Post office tells Eyman to stop dumping old mail

For seven years, Tim Eyman, the guru of tax-cutting initiatives, has been using the Wallingford post office as his own private recycling center, most recently backing a van up to a loading bay and dumping reams of postcards from his mail-order watch business.

Eyman says someone at the post office had been granting him special permission to do it — but no more.

After Eyman's drop-off earlier this month, someone complained, and postal managers now say Eyman is no longer welcome to use the taxpayer-supported recycling bins for his private business. They also want him to collect his postcards.

"We're talking about a third of a whole Dumpster here," said Walter Hall, manager of the Wallingford postal station at 1329 N. 47th St. "He says he was told about seven years ago by a supervisor that he could dump them once a year. But I've been calling around to different managers and supervisors, and I have yet to verify that."

One post-office employee confirmed she had let Eyman use the bins earlier this month.

Meantime, a large mail-sorting hamper filled with some of Eyman's leftover postcards has been sitting on a loading dock awaiting Eyman's return. But a reunion is unlikely.

Eyman yesterday insisted he still has permission to use the Postal Service bins, especially given how much money he spends on direct mail for his watch business and for mailings supporting his initiatives to cut taxes and control government spending.

He said raising the issue was an "absolutely pathetic" attempt by opponents of his initiatives to sully his name.

"We have a mail-order company, and when we mail out millions of pieces of mail every year, we end up paying a lot of money to the post office," he said. "If this is the best the opposition can come up with, our next initiative will win in a landslide. Talk about grasping at straws."

It was postal workers who raised the issue after Eyman drove up Nov. 3 and unloaded stacks of the postcards into a recycling bin.

When the stacks overflowed the bin, which holds 6 cubic yards of paper and was already two-thirds full, he filled up a smaller mail hamper with the rest, postal workers say.

The colorful cards advertise watches with the logos of college fraternities.

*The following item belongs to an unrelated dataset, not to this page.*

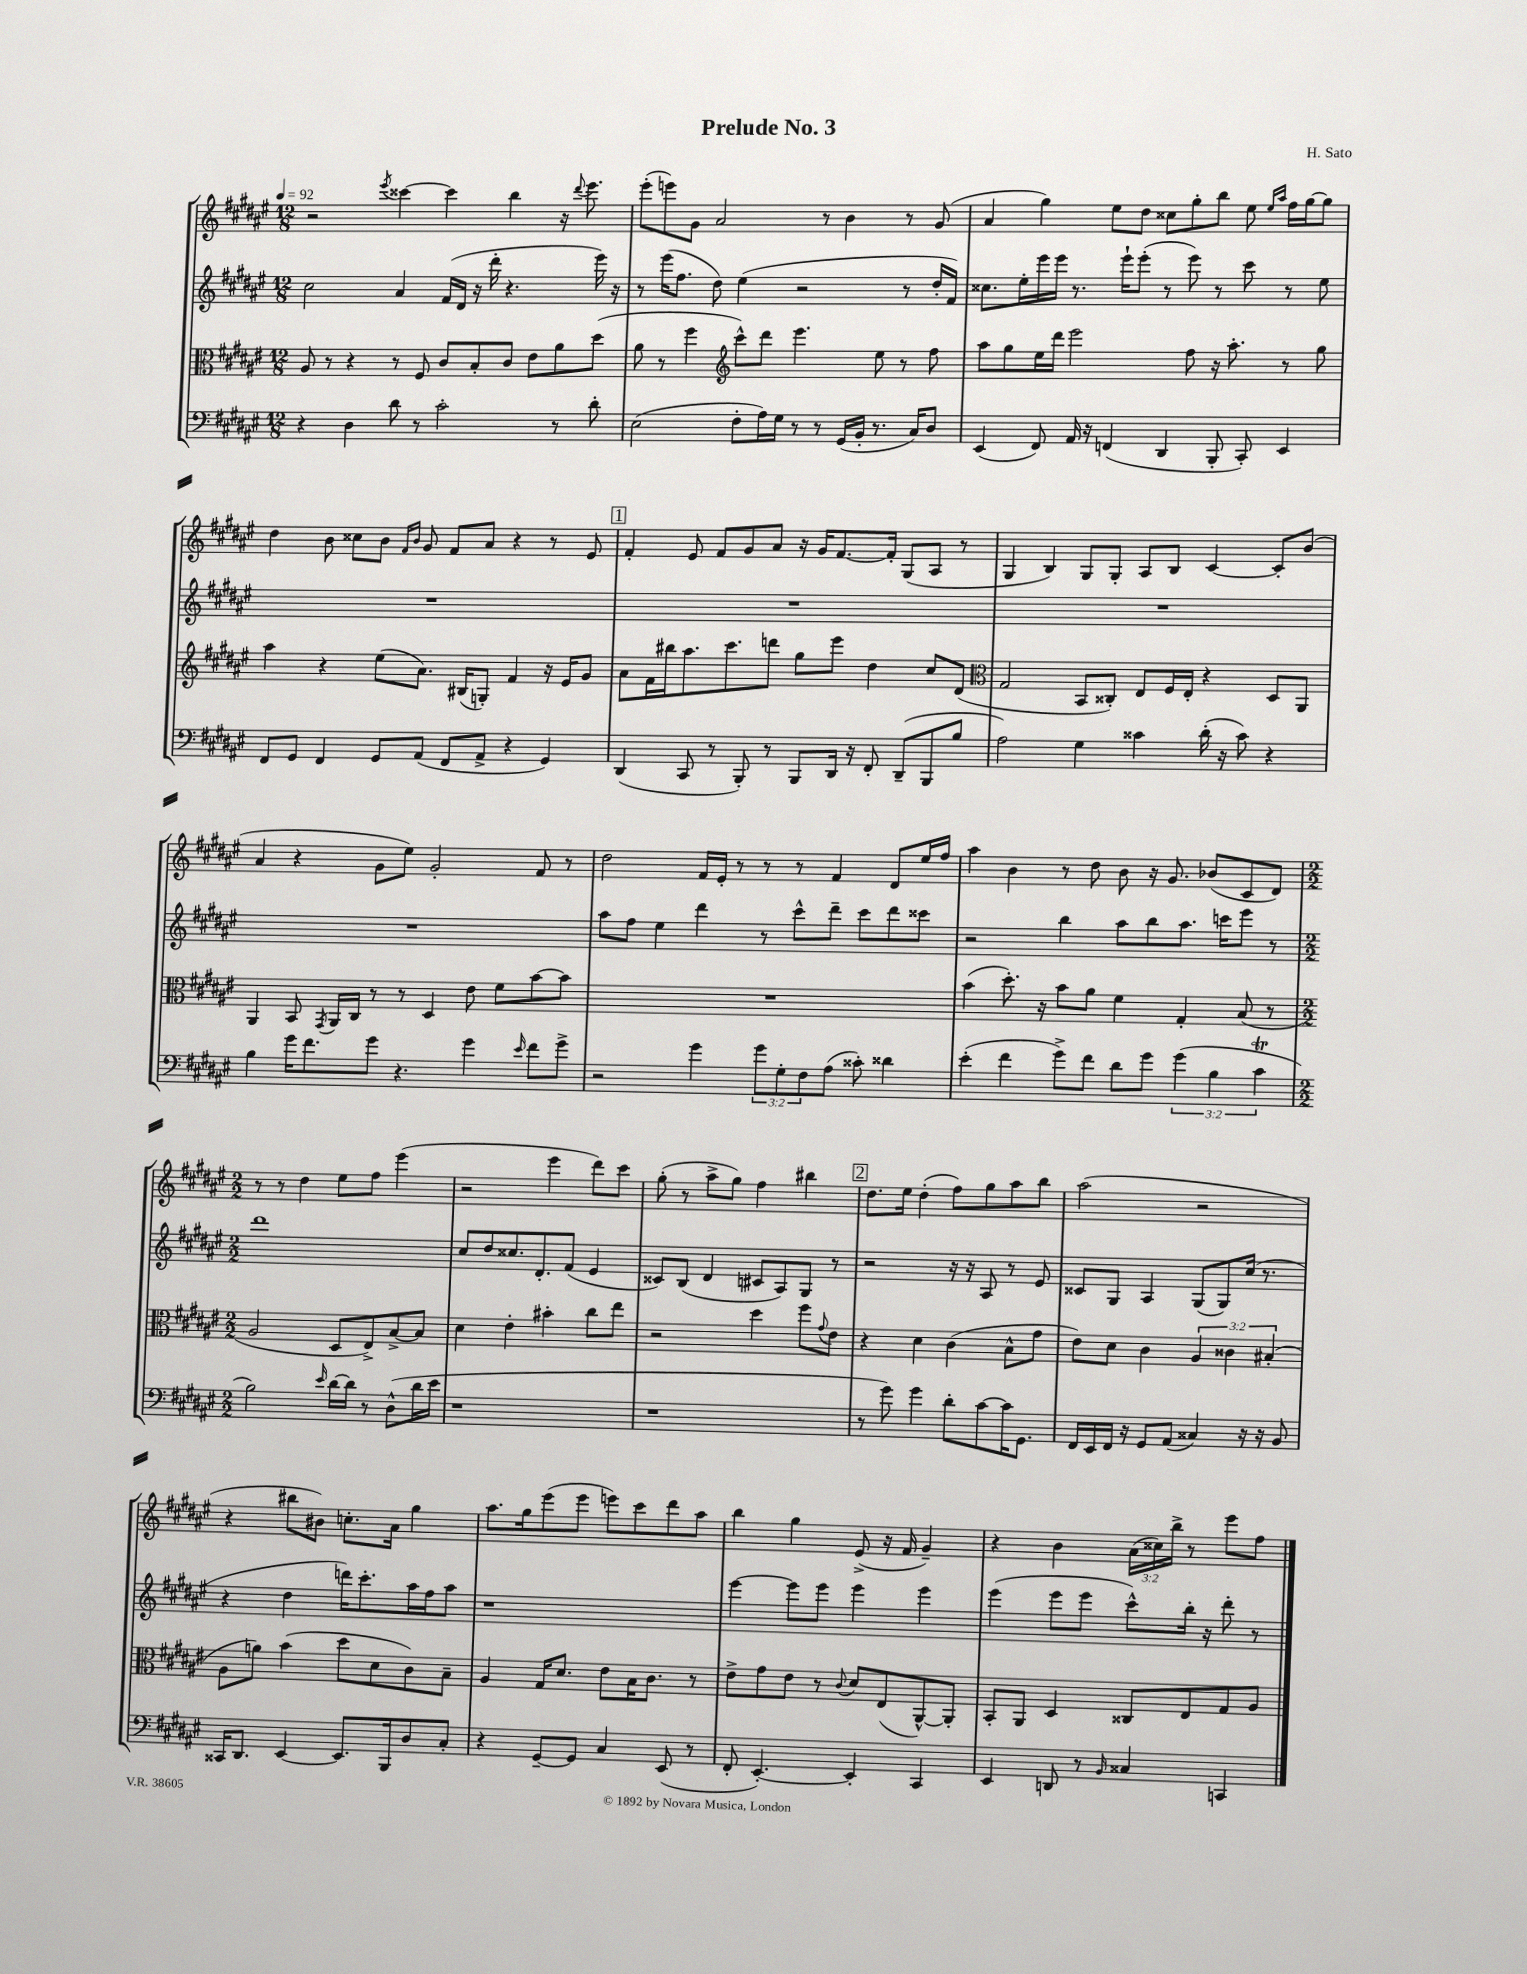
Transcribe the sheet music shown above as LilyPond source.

The cards bear the name of his company, Insignia Corp., and Eyman's home address in Mukilteo.

The supervisors on duty confronted Eyman, Hall said. But they let the cards stay when he told them he had special permission.

The next week, a supervisor called Insignia and told Eyman to retrieve the cards, Hall said.

And Hall said one supervisor called Seattle police to file an illegal-dumping report. Police yesterday were unable to find the report.

In the meantime, the cards Eyman put in the post-office bins have been hauled away at Postal Service expense.

Eyman said he doesn't plan to retrieve the rest of the cards because he called another station supervisor, Brenda Murphy, and "got the whole thing straightened out."

In years past, he said, he got permission from yet another station manager, who was out of town yesterday and couldn't be reached.

But Murphy agreed she granted Eyman permission this time.

"There's no problem," she said. The cards will be put in the bins for regular pickup, she said.

But station manager Hall, who is Murphy's boss, said he still expects Eyman to collect his cards. Hall said he would never grant special permission to Eyman, or anyone else, to use the bins.

And Ernie Swanson, a regional spokesman for the Postal Service, said doing so would be against the rules.

"I can't imagine we'd give a private individual the authority to dump a bunch of stuff in our Dumpsters," Swanson said. "We'd be paying his garbage bill if we did that."

According to Waste Management, the company that collects recycling from the Wallingford post office, the Postal Service pays $376 a month for twice-a-week recycling collection there.

Eyman could have taken his cards another 13 blocks to the city's recycling transfer station near Gas Works Park and dropped them off for free.

It's doubtful Eyman would face any legal entanglements over the issue. Police issued no citations and seemed unaware of the complaint. And postal managers said they won't be pressing charges.

"We'll just take care of it, that's all," said Hall.